Competitive Intelligence Analysis with Porter’s Five Forces Part 3: Three Metrics for Potential Buyer Havoc
Different industries can have radically different sets of buyers, ranging from a limited number of corporate customers to a wide-open consumer market. Moreover, the ways those customers relate to the product and the companies they are buying from can differ considerably. Porter’s Buyers force seeks to describe those characteristics, as in the following examples based on the airline industry.
1. How easy is it for buyers to switch among sellers? Consumers almost universally buy air tickets online, allowing them to choose effortlessly among carriers. This factor tends to force airlines to compete primarily on the basis of price, placing significant pressure on them in terms of profitability.
2. Is there a high degree of differentiation among providers? Air travel is perceived largely as a commodity product, although frequent flyer programs create some brand loyalty. Price therefore tends to be the key point of competition, placing further pressure on profitability.
3. How significant is the cost of the product to the buyer? Air tickets can be fairly costly, which can lead buyers to invest significant effort toward getting the best price possible.

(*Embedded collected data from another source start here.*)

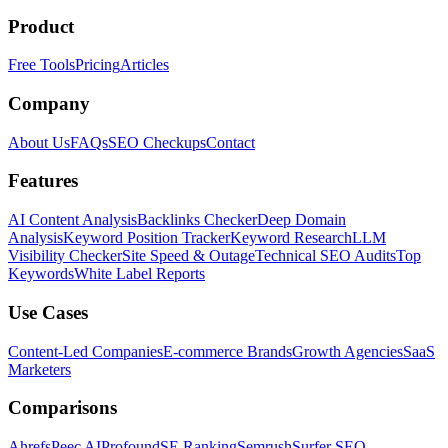
Product
Free Tools
Pricing
Articles
Company
About Us
FAQs
SEO Checkups
Contact
Features
AI Content Analysis
Backlinks Checker
Deep Domain
Analysis
Keyword Position Tracker
Keyword Research
LLM
Visibility Checker
Site Speed & Outage
Technical SEO Audits
Top
Keywords
White Label Reports
Use Cases
Content-Led Companies
E-commerce Brands
Growth Agencies
SaaS
Marketers
Comparisons
Ahrefs
Peec AI
Profound
SE Ranking
Semrush
Surfer SEO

However, buyer power has a lot to do with how complete the buyer’s information is. In the airline industry, it has historically been fairly complete – price, schedule, stops, cabin class – what more is there to know. How could you decrease the information available to the buyer?
That’s exactly what’s happening in the airline industry. Airlines are moving toward getting a larger and larger percentage of their revenue from fees: luggage, meals, seat choice, wi-fi, change fees. The fair you see on Expedia is getting farther and farther from the total air travel cost. Airlines are moving information away from the consumer. Porter predicts that this should drive up profits.
However, what one airline does is easy replicable by any other airline. There’s no barrier to dropping fairs and charging for bags. This intensity of rivalry means that total prices may again be driven down. The net result? Airlines will have simply come up with a much more complex way of charging the same amount.